Open TimeLessLing opened this issue 5 years ago • 5 comments

in the file Model.py, the forward function of class ParserModel, arc_logit = self.arc_biaffine(x_arc_dep, x_arc_head) and in the file Layer.py, the forward function of class Biaffine, biaffine = torch.transpose(torch.bmm(affine, input2), 1, 2) which means the final result is affine * input2 and the affine is calculated by input1, which is x_arc_dep, input2 is x_arc_head, but in the original paper, the formulation is s^(arc) = H^(arc_head) * U^(1)*H^(arc_dep) + H^(arc_head)*u^(2) it seems that the order of H(head) and H(dep) are in reverse in the code.

TimeLessLing avatar Nov 02 '19 03:11 TimeLessLing

Thanks for your pointing out. However, that is no matter as they are symmetrical.

zhangmeishan avatar Nov 02 '19 03:11 zhangmeishan

Thanks for your pointing out.
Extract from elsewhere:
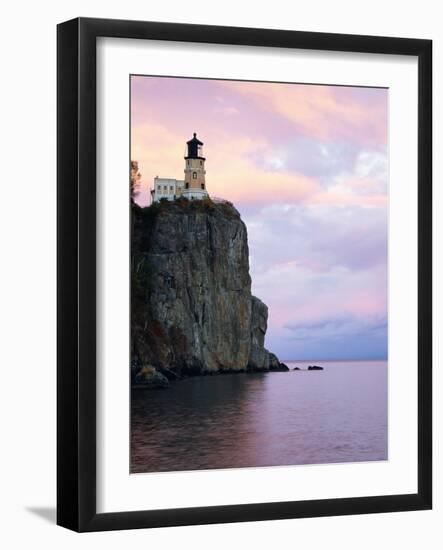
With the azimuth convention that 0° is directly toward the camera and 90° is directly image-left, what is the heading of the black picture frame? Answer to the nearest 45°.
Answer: approximately 315°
However, that is no matter as they are symmetrical.

OK, and I also have a question about that formulation. The original formulation has two weight matrix U1 and U2, but in the code, I found you seemed combined U1 and U2 by adding a whole-one vevtor ones?

TimeLessLing avatar Nov 02 '19 03:11 TimeLessLing

You can check the differences carefully to examine whether they are equivalent. Whatever, implementation details may be a little different, while the performance is the key. Do not sink into the trivials.

zhangmeishan avatar Nov 02 '19 03:11 zhangmeishan

You can check the differences carefully to examine whether they are equivalent. Whatever, implementation details may be a little different, while the performance is the key. Do not sink into the trivials.

Thank you for your advance. I already know how these code correspond to the formulas. But now I have another problem,I find the sofrmax2d function in MST.py contains a process of subtracting the maximum value. y -= np.max(y, axis=1, keepdims=True) I don't know why should subtracting the maximum value. What is the special meaning of the maximum value?

TimeLessLing avatar Nov 25 '19 02:11 TimeLessLing

Preventing value overflow. Assuming that [100000, 1000002], how to compute softmax in practice?

zhangmeishan avatar Nov 25 '19 04:11 zhangmeishan